Production is a bouncy but not overly complex, contagious melody curated with danceable percussion. It flows smoothly, prioritizing vibe and immediate catchiness without jarring texture changes. The hook is the anchor. “Bank alert” is one of those phrases that doesn’t need context; it already carries meaning.
The song leans on that familiarity, turning it into a chant that sticks on first listen, but you can also hear how easily it was assembled. Verses blur into each other. Each artist approaches it from the same angle—cash flow, soft flexes, light street bravado—without much distinction in writing save for delivery.

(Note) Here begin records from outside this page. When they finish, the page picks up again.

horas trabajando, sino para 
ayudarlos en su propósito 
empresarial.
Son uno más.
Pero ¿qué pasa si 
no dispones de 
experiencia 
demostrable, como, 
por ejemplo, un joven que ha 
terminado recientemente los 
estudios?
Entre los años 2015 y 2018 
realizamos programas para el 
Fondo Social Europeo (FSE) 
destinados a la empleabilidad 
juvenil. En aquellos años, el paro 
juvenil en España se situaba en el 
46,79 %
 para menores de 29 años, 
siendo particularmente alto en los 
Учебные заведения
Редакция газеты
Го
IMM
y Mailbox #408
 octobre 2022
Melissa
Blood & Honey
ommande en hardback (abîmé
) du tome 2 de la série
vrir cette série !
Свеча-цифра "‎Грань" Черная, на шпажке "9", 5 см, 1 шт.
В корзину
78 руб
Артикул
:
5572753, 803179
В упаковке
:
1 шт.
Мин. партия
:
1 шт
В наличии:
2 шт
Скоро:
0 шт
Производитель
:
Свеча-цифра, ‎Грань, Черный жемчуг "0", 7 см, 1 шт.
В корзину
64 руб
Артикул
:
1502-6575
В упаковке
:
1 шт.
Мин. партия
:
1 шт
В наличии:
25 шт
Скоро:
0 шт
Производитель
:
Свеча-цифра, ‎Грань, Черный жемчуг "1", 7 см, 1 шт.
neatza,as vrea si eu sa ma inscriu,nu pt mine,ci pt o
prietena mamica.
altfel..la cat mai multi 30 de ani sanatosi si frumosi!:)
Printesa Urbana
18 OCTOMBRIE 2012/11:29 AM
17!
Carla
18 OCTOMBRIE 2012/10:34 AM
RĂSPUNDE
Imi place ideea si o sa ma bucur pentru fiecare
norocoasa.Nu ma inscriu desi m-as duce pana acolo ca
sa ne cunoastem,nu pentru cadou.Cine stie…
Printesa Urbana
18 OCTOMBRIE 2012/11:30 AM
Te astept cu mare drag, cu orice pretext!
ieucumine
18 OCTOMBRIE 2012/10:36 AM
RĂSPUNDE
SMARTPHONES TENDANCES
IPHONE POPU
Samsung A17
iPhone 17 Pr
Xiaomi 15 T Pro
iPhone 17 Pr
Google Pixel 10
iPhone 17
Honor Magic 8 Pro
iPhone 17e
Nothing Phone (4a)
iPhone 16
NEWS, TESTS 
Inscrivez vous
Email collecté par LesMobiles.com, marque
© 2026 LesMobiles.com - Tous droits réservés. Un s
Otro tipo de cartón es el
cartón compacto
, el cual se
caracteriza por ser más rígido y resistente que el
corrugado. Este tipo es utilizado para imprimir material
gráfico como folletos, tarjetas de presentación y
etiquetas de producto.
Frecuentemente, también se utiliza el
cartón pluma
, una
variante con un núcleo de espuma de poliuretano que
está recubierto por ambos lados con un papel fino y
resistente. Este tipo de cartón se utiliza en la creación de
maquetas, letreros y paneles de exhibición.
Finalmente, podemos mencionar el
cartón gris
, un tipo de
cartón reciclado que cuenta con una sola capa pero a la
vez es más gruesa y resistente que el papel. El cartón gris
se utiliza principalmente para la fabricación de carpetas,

“Bank Alert” works the way a lot of current street-pop records do: quick impact. It will move where it needs to move, and with a deserving push hold attention for long.
Fally Ipupa ft. Wizkid – Jam

Jam is a 3:00 track from Fally Ipupa’s album XX, released April 17, 2026 that sits as track 5 on the 20-track project and serves as one of the key cross-regional features. The sound is smooth Afropop/R&B with Congolese rumba undertones: rich guitar melodies, rhythmic percussion, and smooth basslines that create a laid-back, flowing groove. Fally Ipupa handles the main body with his signature melodic, romantic delivery rooted in rumba tradition updated for modern Afro audiences. Wizkid comes in for his verse with the expected effortless glide—light auto-tune touches, pidgin-inflected lines, and a relaxed flow that fits the chilled tempo without pushing hard.
On paper, it’s a strong pairing—two artists known for smooth, melodic control and understated delivery. In practice, “Jam” leans too far into that restraint. The production is soft and polished, sitting somewhere between Afropop and Congolese rumba influences, but it never fully commits to either. It floats in the middle. The groove is steady with light percussion, mellow guitar lines, and a clean mix that keeps everything easy on the ear, with a pull, the kind that passes without demanding consent.
Themes stay firmly in romantic/chilled territory: attraction, bad decisions in the moment, body appreciation, and yearner energy.
Contextually, this is another West-Central Africa link-up, Wizkid’s second recorded collab with Fally Ipupa after earlier work on “Yakuza”. It lands as expected for both artists’ current lanes: Fally Ipupa expanding his global reach while staying true to his rumba-pop core, Wizkid delivering a high-effort, polished feature that slots into streaming rotation.
“Jam” is clean, listenable, and technically sound. But for a collaboration of this scale, it plays it too safe.